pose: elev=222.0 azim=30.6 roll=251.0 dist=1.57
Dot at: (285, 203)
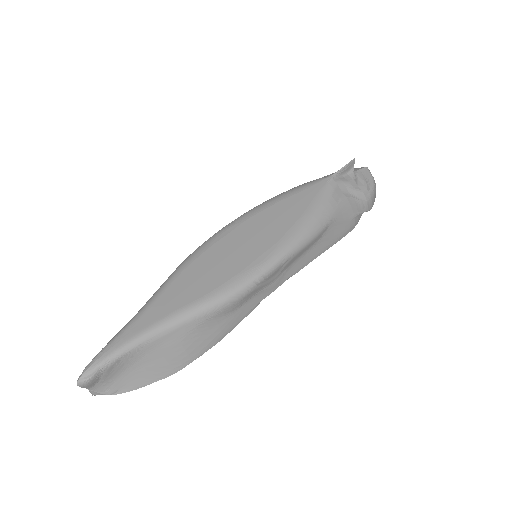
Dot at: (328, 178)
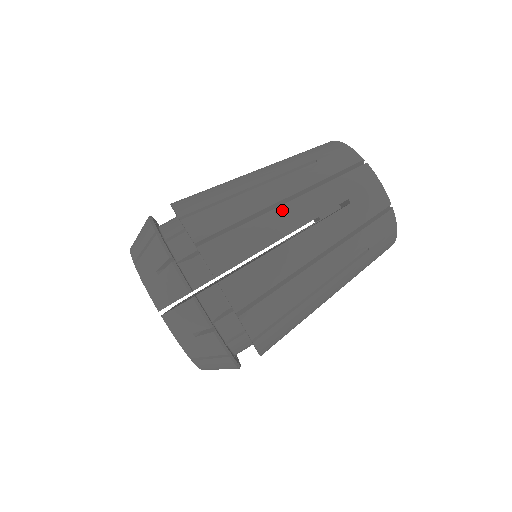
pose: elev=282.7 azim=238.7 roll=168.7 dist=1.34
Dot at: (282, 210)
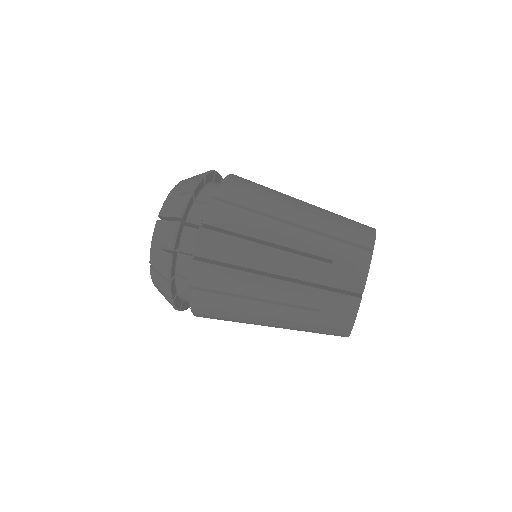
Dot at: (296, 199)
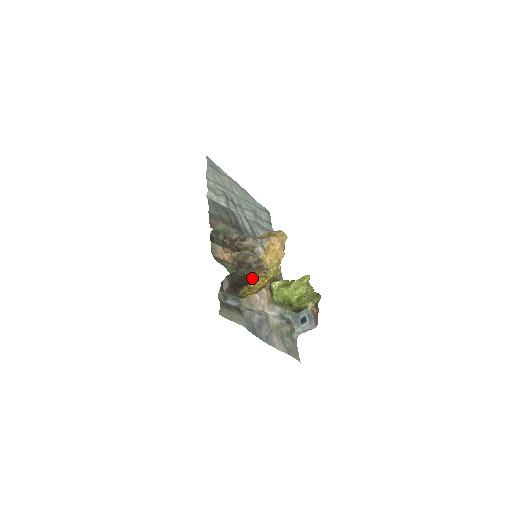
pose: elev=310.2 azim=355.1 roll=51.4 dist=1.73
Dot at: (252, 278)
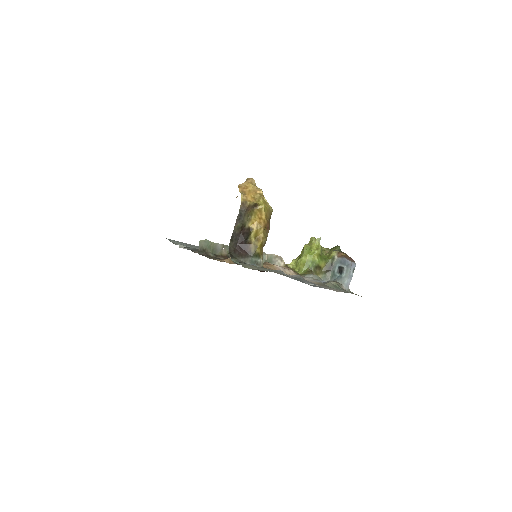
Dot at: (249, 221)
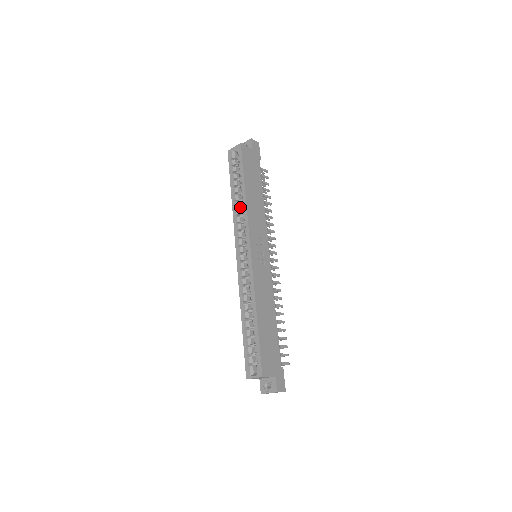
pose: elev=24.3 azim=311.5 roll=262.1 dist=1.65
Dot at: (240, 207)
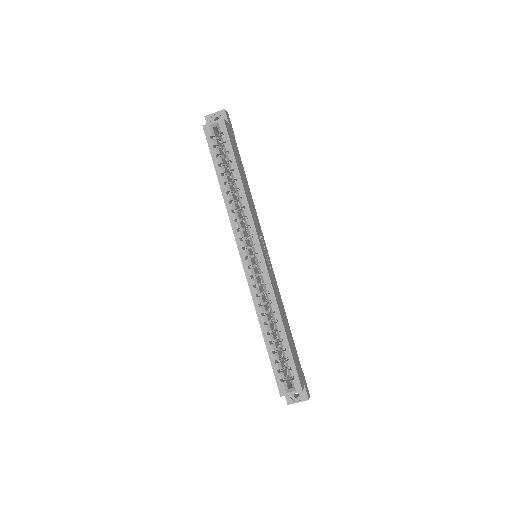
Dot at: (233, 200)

__________________________________________________

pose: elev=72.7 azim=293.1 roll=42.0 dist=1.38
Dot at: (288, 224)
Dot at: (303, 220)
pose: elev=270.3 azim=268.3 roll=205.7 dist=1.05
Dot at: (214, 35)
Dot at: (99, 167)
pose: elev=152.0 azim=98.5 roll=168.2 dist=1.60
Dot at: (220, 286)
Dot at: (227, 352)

__________________________________________________

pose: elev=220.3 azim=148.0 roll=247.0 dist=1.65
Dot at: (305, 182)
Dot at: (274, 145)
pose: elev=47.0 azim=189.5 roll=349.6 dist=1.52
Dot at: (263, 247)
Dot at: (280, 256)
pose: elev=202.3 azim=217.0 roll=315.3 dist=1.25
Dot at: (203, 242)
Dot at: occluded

__________________________________________________

» Problem description
Please copy out the items above, starting at the line containing "pose: elev=310.2 azim=355.1" and ending at the line containing "Dot at: (233, 200)", both lines included. Leave the pictures out.

» Solution below
pose: elev=310.2 azim=355.1 roll=51.4 dist=1.73
Dot at: (252, 278)
Dot at: (249, 221)
pose: elev=24.3 azim=311.5 roll=262.1 dist=1.65
Dot at: (240, 207)
Dot at: (233, 200)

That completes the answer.